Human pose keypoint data

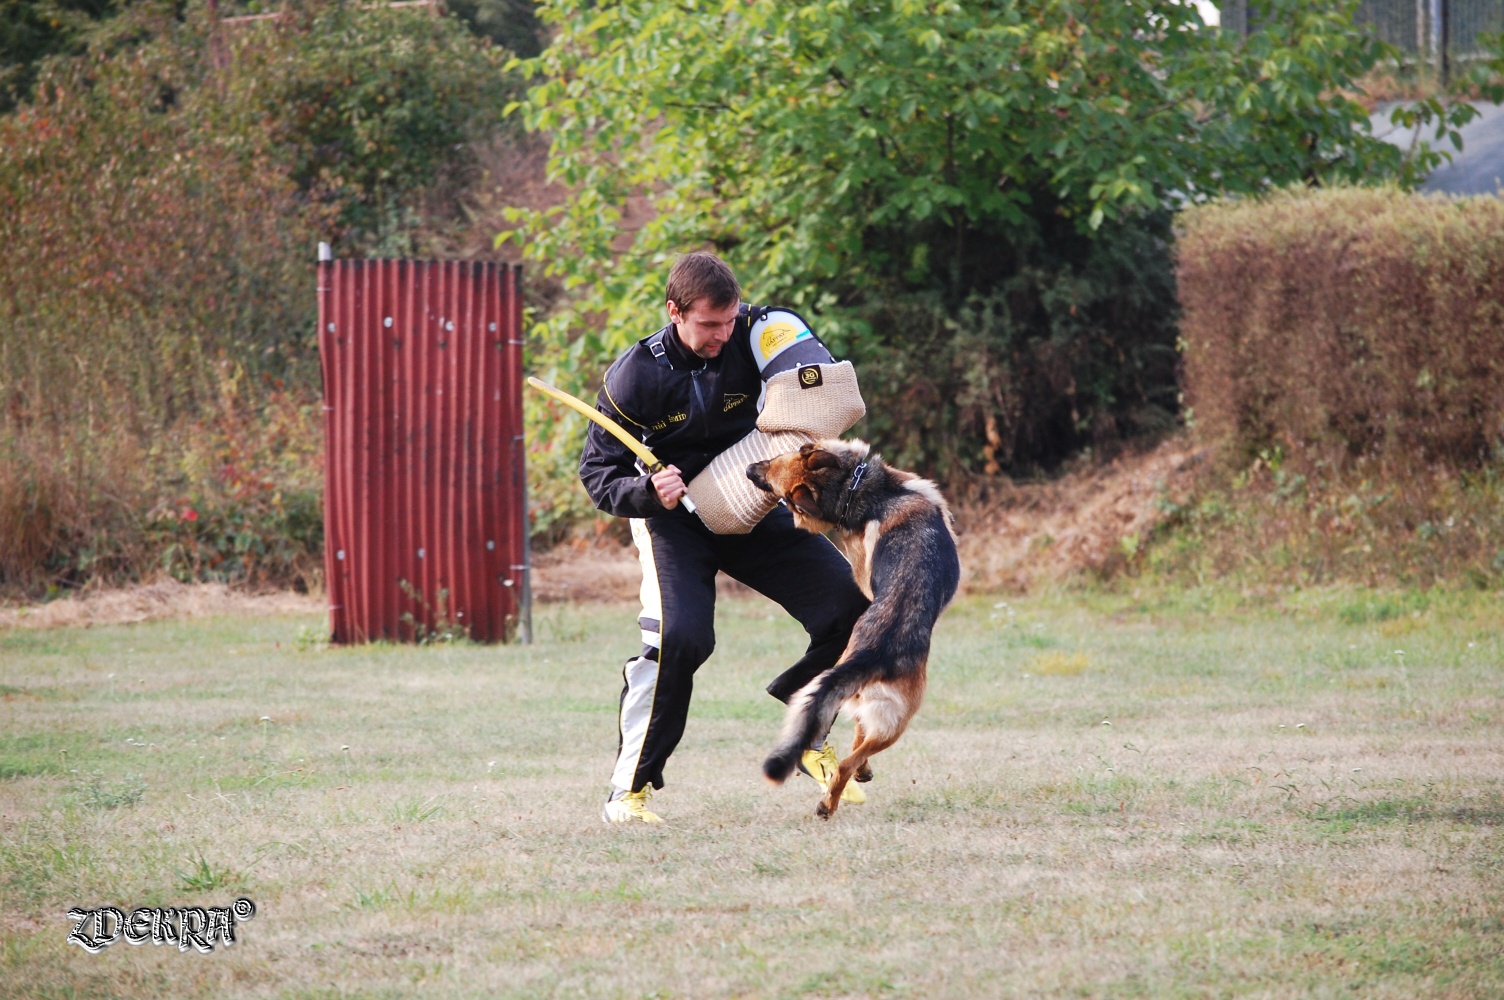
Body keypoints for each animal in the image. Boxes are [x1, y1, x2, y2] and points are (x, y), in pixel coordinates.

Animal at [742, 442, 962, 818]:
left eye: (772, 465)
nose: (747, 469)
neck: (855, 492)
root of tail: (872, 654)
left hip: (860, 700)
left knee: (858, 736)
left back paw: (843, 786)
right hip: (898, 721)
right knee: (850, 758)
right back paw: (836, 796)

**What the exercise asks**
Which lines in the records above include the word "left"? Copy them out.

**Exercise response**
left eye: (772, 465)
left hip: (860, 700)
left knee: (858, 736)
left back paw: (843, 786)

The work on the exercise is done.